Transformation Management – “Winning, today is a function of continuous transformation.”

July 28, 2017 Share this article:

News Article - Mario Mora, Managing Partner Equation Partners Chile and Global AltoPartners Board member, recently published an article in Diario Financiero, Chile’s leading financial newspaper, on transformation management. To read the original piece published in Spanish, click here

The English version has been provided on the Equation Partners website

No one doubts that we are living a new and profound industrial revolution, where “hyper connectivity and instantaneity” emerge as icons that characterize this new reality. The implications are great for all corporate world actors, especially for CEOs. This is because, in this new world, it is no longer enough to show incremental improvements to leave the competition behind. Although it sounds theoretical and exhausting, winning today is a function of continuous transformation; the way we do business, relate to customers, manage information, etc.

The technological catalysts of this new industrial revolution are already here, although at different levels of development facing the markets. “Omnipresent digital technology” is an impressive reality; and the cloud, sensors, and cell phones, all converge in what we now call the “Internet of Things”; a new field that will make machines more intelligent and people more capable (cars without drivers; smart houses, factories and cities, and whatever else the imagination may produce).

However, we must make no mistake: transforming a business can be much more complex than having a disruptive business attitude. The “disruptive” are usually entrepreneurs starting something, who play the offensive, and carry a light backpack, where ideas and conviction are the most important burden. On the contrary, pushing a transformation into an established company, with a significant structure of assets and capital requirements, is very different. Here we must balance a strong offensive of the new, with a solid defense of the core business.

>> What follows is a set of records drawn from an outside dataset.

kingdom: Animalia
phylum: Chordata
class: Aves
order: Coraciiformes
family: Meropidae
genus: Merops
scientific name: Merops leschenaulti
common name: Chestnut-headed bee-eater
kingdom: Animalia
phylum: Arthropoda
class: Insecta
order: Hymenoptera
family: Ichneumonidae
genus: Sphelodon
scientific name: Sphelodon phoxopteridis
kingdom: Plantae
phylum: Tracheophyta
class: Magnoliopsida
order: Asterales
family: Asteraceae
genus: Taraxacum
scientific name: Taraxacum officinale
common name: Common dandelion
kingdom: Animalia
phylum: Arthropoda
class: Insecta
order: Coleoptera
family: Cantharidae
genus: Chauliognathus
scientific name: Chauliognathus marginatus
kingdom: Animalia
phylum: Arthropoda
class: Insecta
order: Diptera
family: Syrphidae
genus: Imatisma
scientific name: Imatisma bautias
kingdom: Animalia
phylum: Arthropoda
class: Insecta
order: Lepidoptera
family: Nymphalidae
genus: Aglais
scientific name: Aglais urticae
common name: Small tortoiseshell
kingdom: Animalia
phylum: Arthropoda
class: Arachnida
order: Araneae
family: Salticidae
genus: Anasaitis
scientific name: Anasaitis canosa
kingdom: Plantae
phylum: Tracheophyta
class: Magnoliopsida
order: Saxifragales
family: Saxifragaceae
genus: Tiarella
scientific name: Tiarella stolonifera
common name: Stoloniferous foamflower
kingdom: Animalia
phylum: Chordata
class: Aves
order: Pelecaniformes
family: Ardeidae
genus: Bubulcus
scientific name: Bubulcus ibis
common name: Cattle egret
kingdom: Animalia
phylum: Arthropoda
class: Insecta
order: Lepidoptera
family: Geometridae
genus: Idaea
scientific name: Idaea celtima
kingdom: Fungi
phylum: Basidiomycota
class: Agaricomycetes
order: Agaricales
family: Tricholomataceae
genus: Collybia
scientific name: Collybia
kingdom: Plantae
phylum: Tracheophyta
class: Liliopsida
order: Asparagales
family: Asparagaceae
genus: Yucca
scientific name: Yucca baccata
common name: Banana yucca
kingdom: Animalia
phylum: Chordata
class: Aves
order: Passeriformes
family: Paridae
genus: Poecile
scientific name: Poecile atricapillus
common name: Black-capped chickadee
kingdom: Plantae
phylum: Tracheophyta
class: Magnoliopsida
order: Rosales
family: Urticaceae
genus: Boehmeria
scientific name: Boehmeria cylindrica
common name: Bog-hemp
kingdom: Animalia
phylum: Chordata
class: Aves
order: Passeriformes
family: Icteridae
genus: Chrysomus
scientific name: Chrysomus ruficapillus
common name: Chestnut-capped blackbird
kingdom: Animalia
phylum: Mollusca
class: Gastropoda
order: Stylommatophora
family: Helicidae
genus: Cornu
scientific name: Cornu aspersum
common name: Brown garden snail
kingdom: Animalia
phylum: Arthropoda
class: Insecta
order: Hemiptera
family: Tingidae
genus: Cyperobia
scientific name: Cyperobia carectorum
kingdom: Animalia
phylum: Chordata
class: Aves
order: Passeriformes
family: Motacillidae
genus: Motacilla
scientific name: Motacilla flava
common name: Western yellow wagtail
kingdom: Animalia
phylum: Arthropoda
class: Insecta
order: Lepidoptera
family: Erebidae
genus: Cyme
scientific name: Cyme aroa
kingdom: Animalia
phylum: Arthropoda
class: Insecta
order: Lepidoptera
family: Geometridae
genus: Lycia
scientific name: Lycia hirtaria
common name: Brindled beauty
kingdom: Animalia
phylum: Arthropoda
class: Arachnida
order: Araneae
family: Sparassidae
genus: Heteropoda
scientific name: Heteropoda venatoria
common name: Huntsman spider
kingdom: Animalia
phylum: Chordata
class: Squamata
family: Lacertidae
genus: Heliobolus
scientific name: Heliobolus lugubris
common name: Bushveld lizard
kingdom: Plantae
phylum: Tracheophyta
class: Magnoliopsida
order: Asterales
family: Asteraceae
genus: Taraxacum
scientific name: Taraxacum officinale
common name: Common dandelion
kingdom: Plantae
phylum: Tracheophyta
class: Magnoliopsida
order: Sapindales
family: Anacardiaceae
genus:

In this context, any general manager faced with a transformation process of this nature should keep some considerations in mind. The first; understand that the “core” of the business must be kept healthy at all costs, since it provides the platform and flow necessary to, in parallel, launch “disruptive moves” with high potential value. The second has to do with the acceptance that the days when strategies were defined for long periods of time are over; agility is as important today as the content of a strategy, and these have an increasingly shorter life cycle. The third relates to the decision to run all the extra miles to attract the best talent available. The difference between good and excellent is the order of magnitude. The fourth has to do with defining a meaningful purpose that serves as a permanent north that guides the CEO and the entire organization in transit through this path of change and uncertainty, so typical of transformation.